Álvaro Almeida recordava o caso recente em que o movimento independente de Rui Moreira – Porto, O Nosso Partido ter anunciado que prescindia do apoio dos socialistas à recandidatura do autarca, e como consequência a 06 de maio Manuel Pizarro anunciou que ia ser o candidato do PS à Câmara Municipal do Porto nas próximas eleições autárquicas.

“Um independente deste tipo, sem enquadramento político e ideológico, não é confiável. Como os eleitores que nele votaram já se aperceberam e, mais recentemente, o PS veio a perceber”, referiu Álvaro Almeida.

Para o candidato social-democrata, a forma de atuar de Rui Moreira não é de independência. A “isso chamo populismo, aliás se forem ao dicionário, podem ver que essa é a definição de despotismo. Não é por acaso que ele tem trazido para o debate o regresso da ditadura para Portugal”, declarou o candidato independente, referindo-se a declarações proferidas a 4 de maio, e noticiadas pela Lusa, onde Rui Moreira considerava que o modelo de voto em Portugal é “completamente anacrónico” e avisava que o futuro poderia passar pelo regresso da ditadura ou da democracia direta ou pela reorganização dos partidos.

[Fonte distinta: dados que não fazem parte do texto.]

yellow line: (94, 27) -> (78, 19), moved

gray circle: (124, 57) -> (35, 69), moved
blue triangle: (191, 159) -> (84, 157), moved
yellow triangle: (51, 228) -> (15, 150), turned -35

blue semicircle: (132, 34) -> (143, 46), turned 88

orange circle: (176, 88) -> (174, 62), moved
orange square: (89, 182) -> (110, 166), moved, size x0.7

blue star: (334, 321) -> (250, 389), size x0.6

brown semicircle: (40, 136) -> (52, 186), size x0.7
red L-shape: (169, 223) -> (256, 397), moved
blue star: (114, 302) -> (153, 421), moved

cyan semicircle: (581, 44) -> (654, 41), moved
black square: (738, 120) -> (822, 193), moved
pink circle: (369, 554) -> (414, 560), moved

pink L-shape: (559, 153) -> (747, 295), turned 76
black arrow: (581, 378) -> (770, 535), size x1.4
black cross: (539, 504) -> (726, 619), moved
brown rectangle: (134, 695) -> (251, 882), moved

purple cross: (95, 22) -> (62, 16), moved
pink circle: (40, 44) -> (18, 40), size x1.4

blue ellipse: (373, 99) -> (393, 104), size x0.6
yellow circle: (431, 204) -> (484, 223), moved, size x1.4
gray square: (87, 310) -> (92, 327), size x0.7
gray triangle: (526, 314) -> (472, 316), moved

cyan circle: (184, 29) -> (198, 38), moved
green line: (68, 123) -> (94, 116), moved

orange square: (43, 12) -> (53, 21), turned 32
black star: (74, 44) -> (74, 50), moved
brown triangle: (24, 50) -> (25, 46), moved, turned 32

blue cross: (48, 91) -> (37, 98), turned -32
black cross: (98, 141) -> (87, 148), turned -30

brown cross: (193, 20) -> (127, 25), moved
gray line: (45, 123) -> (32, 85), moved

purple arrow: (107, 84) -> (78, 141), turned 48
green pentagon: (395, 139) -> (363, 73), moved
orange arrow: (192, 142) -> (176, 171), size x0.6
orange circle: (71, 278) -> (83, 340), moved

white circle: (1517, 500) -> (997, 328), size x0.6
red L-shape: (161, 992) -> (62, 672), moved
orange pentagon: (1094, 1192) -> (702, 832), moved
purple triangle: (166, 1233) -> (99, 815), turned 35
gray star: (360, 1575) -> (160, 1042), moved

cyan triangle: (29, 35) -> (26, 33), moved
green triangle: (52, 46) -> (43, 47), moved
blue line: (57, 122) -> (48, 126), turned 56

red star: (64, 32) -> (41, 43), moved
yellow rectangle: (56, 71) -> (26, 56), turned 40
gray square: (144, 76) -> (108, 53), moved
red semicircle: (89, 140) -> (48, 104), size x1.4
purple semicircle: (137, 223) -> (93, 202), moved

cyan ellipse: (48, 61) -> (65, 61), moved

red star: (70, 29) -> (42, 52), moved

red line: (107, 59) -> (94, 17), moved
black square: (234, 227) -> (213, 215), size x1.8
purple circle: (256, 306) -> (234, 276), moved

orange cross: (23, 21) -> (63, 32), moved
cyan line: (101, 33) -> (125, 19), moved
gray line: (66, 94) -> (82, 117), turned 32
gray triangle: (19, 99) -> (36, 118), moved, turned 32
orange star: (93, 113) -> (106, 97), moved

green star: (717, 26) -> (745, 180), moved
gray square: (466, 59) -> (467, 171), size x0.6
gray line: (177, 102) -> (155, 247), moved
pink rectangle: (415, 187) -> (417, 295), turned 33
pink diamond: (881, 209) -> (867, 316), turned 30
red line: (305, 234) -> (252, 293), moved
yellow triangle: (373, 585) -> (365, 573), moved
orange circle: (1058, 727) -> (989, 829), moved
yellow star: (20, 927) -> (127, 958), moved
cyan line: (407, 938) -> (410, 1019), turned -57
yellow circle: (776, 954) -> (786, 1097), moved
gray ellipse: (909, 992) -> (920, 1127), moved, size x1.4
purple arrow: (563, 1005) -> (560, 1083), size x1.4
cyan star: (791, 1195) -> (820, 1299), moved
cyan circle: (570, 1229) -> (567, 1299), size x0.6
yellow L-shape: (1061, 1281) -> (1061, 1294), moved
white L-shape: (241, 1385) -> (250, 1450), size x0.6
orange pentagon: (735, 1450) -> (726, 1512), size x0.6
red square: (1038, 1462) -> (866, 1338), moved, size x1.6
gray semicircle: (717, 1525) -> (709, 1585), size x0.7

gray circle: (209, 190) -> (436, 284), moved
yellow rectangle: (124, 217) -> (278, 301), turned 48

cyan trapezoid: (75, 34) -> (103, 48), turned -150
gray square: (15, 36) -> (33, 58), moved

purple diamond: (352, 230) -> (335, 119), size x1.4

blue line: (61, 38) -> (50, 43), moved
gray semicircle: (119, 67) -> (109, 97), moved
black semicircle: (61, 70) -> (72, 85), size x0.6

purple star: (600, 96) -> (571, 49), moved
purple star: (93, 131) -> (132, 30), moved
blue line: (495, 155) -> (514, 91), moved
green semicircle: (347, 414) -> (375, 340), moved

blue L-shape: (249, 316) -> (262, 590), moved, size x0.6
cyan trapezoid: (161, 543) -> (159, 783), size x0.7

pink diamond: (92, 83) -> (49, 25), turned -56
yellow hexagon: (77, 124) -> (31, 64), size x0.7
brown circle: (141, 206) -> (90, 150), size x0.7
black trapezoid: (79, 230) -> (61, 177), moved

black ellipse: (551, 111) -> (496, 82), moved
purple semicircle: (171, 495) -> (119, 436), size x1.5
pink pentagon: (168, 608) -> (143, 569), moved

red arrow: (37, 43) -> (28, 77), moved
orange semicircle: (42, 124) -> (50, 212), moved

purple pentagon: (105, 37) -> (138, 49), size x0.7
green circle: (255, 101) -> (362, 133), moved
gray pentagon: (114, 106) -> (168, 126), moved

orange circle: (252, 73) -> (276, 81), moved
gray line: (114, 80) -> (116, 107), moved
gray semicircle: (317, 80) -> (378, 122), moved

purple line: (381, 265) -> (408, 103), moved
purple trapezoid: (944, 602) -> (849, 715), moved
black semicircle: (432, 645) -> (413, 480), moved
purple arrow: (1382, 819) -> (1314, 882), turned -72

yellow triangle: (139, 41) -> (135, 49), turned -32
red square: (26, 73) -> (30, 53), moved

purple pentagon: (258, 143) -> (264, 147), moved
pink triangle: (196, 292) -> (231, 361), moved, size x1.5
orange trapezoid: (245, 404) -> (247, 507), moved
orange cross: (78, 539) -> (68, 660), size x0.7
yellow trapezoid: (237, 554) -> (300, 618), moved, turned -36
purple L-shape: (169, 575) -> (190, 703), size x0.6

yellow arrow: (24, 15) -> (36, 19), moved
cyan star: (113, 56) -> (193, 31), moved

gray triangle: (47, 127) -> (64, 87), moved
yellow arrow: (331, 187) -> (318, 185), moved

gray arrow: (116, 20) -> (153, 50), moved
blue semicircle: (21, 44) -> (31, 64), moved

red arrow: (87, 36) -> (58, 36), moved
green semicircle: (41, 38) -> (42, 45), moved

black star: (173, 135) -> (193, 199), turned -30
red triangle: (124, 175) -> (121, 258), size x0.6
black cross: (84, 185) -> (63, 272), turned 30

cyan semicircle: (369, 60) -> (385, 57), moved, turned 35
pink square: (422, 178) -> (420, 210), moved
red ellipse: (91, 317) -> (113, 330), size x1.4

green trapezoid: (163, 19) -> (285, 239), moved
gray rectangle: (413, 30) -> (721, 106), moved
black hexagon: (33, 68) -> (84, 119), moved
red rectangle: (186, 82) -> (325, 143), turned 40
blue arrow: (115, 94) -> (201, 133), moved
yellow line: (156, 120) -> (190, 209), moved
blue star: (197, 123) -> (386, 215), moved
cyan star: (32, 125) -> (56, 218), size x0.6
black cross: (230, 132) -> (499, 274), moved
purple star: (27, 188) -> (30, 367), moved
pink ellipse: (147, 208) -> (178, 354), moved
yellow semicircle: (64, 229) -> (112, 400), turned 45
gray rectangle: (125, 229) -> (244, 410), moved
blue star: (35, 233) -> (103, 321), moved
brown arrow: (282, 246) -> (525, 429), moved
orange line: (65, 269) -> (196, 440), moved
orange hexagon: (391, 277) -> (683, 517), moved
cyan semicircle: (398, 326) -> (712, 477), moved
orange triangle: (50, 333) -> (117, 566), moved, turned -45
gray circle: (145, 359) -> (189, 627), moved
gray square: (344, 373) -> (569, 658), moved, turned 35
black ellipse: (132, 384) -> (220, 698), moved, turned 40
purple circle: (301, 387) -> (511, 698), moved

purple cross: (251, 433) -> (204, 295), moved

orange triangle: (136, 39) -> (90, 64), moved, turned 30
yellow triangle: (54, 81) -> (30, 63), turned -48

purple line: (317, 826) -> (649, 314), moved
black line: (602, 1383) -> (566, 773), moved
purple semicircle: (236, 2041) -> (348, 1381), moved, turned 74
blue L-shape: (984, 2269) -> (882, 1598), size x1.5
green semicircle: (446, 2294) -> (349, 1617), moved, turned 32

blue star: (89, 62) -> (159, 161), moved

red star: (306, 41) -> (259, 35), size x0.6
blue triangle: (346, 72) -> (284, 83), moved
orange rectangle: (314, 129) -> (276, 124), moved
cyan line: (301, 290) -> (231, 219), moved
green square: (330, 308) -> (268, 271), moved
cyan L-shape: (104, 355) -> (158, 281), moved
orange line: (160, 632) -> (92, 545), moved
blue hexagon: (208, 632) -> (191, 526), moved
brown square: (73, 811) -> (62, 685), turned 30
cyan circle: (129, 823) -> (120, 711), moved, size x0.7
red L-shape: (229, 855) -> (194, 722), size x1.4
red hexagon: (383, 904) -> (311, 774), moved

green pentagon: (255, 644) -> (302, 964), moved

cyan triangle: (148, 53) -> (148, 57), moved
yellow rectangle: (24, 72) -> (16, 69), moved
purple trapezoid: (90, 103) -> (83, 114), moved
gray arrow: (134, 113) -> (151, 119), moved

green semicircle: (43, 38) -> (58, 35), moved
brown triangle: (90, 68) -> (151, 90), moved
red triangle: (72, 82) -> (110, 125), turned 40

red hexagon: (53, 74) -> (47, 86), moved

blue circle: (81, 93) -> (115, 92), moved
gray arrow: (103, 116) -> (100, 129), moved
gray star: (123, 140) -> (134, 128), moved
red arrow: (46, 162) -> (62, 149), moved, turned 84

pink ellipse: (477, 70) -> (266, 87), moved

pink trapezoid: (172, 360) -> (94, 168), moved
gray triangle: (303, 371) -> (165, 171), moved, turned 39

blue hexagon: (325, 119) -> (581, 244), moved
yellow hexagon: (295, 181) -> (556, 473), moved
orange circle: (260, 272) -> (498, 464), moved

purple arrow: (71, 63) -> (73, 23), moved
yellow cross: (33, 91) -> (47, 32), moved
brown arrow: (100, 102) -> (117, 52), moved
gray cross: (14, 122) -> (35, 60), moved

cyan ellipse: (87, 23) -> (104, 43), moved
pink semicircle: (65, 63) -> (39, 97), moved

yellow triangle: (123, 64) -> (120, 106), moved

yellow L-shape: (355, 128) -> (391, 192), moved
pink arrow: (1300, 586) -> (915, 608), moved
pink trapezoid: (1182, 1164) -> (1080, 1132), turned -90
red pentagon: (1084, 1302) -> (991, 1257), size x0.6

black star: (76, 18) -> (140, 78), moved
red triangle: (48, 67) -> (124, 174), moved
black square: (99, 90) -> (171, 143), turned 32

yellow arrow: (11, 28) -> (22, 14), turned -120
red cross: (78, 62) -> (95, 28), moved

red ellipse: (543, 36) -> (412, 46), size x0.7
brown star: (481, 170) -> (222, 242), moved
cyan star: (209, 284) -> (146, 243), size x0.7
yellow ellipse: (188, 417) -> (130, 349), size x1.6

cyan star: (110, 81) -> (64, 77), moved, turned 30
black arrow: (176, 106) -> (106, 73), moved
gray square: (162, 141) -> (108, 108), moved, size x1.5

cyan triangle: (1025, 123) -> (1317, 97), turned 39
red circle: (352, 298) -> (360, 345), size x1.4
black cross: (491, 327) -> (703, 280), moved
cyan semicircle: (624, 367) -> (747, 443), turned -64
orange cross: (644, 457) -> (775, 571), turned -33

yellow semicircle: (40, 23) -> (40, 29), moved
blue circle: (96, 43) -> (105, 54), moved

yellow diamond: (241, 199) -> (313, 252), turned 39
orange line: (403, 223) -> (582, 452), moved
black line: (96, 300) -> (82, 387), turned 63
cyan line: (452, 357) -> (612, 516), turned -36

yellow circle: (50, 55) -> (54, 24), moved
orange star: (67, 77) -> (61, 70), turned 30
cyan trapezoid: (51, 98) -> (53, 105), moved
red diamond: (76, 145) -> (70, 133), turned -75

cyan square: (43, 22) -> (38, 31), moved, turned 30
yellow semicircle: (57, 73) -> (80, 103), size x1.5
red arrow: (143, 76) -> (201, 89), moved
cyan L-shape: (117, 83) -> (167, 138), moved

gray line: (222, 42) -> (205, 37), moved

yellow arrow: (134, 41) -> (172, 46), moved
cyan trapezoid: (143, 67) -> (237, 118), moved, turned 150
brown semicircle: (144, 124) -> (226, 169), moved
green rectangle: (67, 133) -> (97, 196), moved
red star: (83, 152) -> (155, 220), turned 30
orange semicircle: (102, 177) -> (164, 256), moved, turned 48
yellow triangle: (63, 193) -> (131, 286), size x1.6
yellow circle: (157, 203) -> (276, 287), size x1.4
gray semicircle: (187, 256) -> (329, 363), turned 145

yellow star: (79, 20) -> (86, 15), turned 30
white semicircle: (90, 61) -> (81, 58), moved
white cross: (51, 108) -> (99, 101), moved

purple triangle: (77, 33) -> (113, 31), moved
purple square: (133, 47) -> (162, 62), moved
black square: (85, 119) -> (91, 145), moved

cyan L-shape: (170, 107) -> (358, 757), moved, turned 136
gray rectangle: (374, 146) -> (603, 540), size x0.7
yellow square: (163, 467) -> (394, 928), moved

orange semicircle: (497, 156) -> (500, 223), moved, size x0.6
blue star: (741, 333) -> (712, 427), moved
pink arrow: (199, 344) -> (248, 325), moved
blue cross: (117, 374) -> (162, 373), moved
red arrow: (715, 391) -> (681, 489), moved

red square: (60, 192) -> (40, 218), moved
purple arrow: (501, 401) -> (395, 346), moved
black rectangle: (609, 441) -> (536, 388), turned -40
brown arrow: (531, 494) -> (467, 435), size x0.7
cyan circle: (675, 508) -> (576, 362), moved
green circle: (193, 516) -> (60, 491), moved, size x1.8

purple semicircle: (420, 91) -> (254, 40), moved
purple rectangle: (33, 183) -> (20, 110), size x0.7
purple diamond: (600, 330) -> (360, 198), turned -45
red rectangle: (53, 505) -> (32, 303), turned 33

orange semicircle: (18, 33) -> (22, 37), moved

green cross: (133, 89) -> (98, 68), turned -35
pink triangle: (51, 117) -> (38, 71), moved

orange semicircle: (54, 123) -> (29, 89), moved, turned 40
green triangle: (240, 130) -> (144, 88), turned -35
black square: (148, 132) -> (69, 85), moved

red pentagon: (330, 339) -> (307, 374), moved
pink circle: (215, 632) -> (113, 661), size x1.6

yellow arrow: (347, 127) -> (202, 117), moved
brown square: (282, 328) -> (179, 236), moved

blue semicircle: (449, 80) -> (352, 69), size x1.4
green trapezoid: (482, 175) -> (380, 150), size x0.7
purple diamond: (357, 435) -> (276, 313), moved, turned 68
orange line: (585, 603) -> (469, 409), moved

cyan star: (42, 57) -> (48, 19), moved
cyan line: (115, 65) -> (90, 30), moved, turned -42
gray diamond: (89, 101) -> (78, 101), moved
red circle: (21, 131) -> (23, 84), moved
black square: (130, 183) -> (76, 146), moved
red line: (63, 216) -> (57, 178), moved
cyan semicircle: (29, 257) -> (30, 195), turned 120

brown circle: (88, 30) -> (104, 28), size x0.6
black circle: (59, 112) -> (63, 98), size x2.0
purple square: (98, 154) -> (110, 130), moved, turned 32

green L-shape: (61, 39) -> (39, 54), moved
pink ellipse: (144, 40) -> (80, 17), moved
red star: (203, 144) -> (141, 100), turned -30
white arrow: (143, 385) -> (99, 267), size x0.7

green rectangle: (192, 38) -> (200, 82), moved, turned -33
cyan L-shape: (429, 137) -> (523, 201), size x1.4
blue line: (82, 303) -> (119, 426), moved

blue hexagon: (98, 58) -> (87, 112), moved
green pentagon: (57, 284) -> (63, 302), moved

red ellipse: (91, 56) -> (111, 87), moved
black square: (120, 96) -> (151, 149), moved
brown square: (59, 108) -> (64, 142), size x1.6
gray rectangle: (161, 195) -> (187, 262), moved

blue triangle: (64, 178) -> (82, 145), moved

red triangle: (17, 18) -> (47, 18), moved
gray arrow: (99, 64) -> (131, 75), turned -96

“Um independente deste tipo é um bom exemplo de como não pode haver democracia sem partidos políticos e, por isso, quando decidi intervir na política do Porto, não podia deixar de o fazer associado ao maior partido português. Associei-me ao PSD por afinidade ideológica e porque o PSD representa os valores que me caracterizam e que são os valores autênticos das gentes do Porto”, enumerando o “espírito solidário” e a preocupação com o próximo”, a defesa do trabalho e acima de tudo da “ética e da liberdade”.

Os candidatos do PSD às eleições autárquicas de dia 1 de outubro vão assinar hoje uma carta de sete compromissos, como o rigor na gestão e a transparência na decisão, e que vão entregar ao líder do partido durante a convenção autárquica nacional, evento que encerra esta noite com a intervenção do presidente do PSD, Pedro Passos Coelho.

Na quinta-feira, a Comissão Política Nacional do PSD aprovou 58 acordos de coligação, 42 dos quais em exclusivo com o CDS-PP e apenas cinco com outros partidos.

Das 58 coligações aprovadas, apenas cinco não incluem o CDS-PP: em Leiria o PSD concorre coligado apenas com o MPT, na Covilhã (Castelo Branco), Felgueiras e Porto (distrito do Porto) avança coligado com o PPM e no Cartaxo (Santarém) apresenta-se às autárquicas em conjunto com o partido Nós, Cidadãos!.